Noel Gallagher is part of a long tradition of songwriters for whom speed is key. For the Oasis guitarist, the longer spent pondering a song the duller it was bound to be. This counterintuitive attitude saw groups like The Beatles (‘Yesterday’), The Rolling Stones (‘I Can’t Get No Satisfaction’) and The Jam (‘That’s Entertainment) craft some of their most enduring hits, all of which Gallagher absorbed into his own songcraft, just as he did the high-speed swirl of punk.
I’m tempted to believe Gallagher’s ability to write era-defining hits at record speed was a product of necessity. Pink Floyd were only able to spend months in the studio working on Dark Side Of The Moon because they had the money to make it happen. When Noel Gallagher wrote Oasis’s breakthrough single ‘Supersonic’ they were not what you would call moneyed. But they had their eyes set on greatness, and that single would buy them the world.
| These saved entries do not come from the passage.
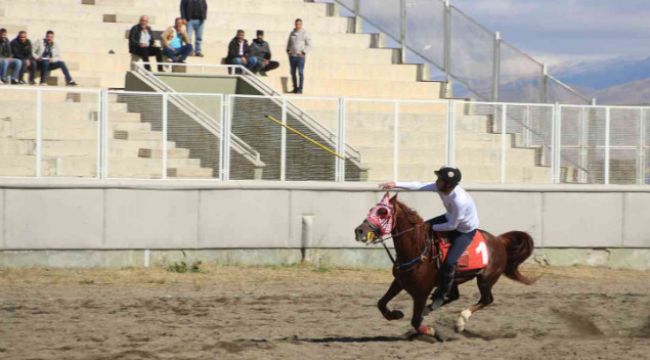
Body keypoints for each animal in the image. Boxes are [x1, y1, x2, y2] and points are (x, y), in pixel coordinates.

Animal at [354, 194, 532, 338]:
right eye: (371, 209)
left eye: (383, 212)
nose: (359, 231)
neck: (418, 250)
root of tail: (499, 240)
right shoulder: (399, 282)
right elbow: (381, 303)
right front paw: (395, 314)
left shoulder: (421, 292)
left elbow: (415, 321)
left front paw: (432, 331)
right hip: (455, 279)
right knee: (454, 296)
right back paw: (433, 305)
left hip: (485, 279)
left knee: (487, 299)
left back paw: (460, 321)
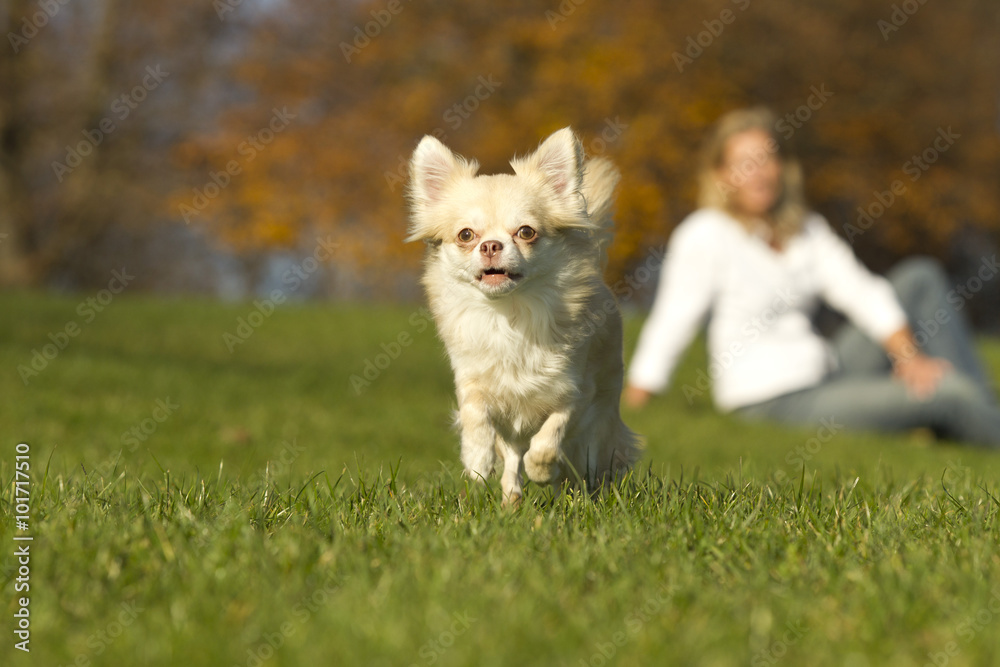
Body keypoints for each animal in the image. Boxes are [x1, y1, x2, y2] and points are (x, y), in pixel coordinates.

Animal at [406, 126, 640, 506]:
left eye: (526, 232)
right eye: (466, 235)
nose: (490, 245)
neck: (510, 314)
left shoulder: (575, 394)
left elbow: (550, 436)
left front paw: (542, 469)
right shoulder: (475, 384)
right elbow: (475, 415)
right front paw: (476, 458)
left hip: (600, 424)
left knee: (584, 462)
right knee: (513, 457)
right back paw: (511, 500)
Slack, baggy and undeniably cool, ‘Supersonic’ has come to typify everything Oasis represented. The track, which served as the lead single for Oasis’ stonking 1994 debut Definitely Maybe, feels like riding a motorcycle at 100mph, parking up and then walking with shaky legs along a dark garden path. Decorated with Liam’s nightingale vocals and Gallagher’s descending guitar lines ‘Supersonic’ trundles along with the swagger of a person seven pints in and struggling to find their way home.
The sense of intoxication running through the single is less surprising when you consider Noel Gallagher wrote it in – for want of a better phrase – a cocaine-addled frenzy. As he later explained: “Before 1997, I hadn’t written a song without the aid of the old Colombian marching gear (cocaine). Don’t forget, I was on drugs before I was even in a band. The whole of the first three albums were written on drugs.”
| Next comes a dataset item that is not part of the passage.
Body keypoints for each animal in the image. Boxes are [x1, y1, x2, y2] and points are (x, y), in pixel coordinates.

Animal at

For Gallagher, drugs were an essential part of the songwriting process before he got clean in the late ’90s. “That’s why they’re so good. And that pisses me off,” he said. “I think, ‘Maybe I should get back into taking drugs, and then it would be brilliant again.’ But that thought lasts less than a second.” In a way, it’s surprising Gallagher remembers anything from the early 1990s at all, but his memory is remarkably unmuddied. He even remembers writing ‘Supersonic’ as a sort of challenge to himself: “I remember being off my nut and going into the back room and setting the goal of writing a song in 10 minutes — that was ‘Supersonic’.”
On release, ‘Supersonic’ marked the beginning of the Britpop era, a period in which drug-fuelled hedonism was still a fundamental part of the music industry and, indeed, the nation’s relationship to music culture. In the 1990s, LCD use among young people was at its highest record since the late 1960s, and just a few years before the release of Definitely Maybe, the ecstasy explosion had galvanised an entire generation of ravers. ‘Supersonic’ was the perfect soundtrack to a nation wobbling their way through clubland with a strident sense that things could only get better.